Select all lines in the records that include "high".
----------
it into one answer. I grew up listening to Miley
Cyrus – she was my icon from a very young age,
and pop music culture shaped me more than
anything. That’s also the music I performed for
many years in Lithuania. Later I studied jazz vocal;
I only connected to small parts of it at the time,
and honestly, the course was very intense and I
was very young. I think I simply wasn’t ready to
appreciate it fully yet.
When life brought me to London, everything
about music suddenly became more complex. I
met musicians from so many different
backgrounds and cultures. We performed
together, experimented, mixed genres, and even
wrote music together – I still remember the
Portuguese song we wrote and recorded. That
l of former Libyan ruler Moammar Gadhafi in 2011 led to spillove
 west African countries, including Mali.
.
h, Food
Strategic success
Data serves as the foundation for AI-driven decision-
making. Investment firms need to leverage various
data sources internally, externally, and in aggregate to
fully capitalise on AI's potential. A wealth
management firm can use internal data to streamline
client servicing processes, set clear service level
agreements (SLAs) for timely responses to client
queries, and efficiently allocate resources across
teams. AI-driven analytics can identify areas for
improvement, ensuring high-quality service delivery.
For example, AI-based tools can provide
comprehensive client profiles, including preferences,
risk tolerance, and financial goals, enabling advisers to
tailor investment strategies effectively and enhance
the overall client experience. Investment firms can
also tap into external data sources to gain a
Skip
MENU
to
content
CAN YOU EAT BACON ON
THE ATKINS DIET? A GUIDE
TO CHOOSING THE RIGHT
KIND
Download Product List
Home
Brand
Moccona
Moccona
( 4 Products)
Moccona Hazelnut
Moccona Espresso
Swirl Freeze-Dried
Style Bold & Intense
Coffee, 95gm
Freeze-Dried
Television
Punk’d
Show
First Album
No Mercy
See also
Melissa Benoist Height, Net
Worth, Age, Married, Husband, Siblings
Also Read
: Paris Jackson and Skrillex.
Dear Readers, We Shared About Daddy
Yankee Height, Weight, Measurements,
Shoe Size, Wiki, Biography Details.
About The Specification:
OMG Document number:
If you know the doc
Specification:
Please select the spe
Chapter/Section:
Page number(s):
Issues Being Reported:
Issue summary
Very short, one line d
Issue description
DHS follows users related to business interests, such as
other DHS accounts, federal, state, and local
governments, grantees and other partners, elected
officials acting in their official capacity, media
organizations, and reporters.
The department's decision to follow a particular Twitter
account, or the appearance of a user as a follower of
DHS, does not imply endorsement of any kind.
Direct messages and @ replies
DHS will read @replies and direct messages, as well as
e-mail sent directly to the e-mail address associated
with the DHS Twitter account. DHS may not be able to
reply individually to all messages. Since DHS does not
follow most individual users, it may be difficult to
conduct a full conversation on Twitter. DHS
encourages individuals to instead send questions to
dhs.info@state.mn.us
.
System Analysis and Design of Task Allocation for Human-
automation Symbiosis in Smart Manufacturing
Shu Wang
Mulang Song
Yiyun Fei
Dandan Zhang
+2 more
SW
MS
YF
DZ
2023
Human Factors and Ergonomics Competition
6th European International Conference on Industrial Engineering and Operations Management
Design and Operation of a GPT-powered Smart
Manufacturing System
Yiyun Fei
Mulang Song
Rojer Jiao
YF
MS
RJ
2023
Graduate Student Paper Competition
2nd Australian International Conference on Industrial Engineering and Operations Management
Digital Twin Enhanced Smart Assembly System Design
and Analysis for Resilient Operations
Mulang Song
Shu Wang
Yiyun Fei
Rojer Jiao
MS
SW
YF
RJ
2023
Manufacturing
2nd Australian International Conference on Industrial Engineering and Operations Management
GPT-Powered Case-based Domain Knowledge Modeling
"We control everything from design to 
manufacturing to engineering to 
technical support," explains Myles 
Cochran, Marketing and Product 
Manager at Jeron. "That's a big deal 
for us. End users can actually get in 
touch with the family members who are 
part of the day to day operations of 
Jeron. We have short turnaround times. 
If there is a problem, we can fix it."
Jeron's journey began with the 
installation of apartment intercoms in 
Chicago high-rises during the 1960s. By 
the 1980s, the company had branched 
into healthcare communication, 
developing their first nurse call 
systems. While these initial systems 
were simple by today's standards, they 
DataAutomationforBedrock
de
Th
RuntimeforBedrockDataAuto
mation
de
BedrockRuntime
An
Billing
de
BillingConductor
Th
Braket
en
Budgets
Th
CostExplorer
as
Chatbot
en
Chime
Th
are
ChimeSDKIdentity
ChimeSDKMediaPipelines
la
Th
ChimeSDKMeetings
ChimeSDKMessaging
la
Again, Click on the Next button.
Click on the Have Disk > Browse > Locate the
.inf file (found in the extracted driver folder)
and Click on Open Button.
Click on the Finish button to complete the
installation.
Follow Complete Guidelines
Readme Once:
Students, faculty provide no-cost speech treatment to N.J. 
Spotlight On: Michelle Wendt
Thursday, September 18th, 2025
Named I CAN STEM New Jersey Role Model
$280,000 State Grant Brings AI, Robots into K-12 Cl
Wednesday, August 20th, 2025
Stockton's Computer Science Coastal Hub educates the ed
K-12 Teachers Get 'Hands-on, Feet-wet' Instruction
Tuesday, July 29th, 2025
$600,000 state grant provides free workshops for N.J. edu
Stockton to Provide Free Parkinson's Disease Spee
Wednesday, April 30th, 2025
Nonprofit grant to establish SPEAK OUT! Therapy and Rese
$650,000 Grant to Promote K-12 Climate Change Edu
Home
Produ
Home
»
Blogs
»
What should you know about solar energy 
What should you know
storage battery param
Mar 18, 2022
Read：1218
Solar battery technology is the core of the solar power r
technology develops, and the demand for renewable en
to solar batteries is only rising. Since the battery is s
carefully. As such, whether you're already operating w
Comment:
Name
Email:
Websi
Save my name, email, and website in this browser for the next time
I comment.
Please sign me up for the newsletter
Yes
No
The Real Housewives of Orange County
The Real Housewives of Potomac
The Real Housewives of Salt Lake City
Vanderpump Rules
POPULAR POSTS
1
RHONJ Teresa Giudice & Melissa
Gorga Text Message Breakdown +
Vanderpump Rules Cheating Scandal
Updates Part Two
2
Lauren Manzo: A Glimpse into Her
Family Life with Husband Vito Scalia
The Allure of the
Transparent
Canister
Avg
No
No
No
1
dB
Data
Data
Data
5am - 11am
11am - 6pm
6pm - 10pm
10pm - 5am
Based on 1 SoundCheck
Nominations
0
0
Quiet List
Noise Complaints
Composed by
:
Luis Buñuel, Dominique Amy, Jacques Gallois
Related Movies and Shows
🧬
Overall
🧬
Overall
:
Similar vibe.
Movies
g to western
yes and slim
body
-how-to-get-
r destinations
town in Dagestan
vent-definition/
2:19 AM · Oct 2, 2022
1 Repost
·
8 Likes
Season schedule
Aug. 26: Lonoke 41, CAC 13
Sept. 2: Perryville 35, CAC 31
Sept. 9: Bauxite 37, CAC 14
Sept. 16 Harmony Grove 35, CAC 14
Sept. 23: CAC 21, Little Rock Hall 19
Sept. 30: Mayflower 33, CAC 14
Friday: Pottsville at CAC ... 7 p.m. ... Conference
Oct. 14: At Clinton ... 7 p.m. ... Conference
----------
YOUR RESPONSE:
improvement, ensuring high-quality service delivery.
Chicago high-rises during the 1960s. By 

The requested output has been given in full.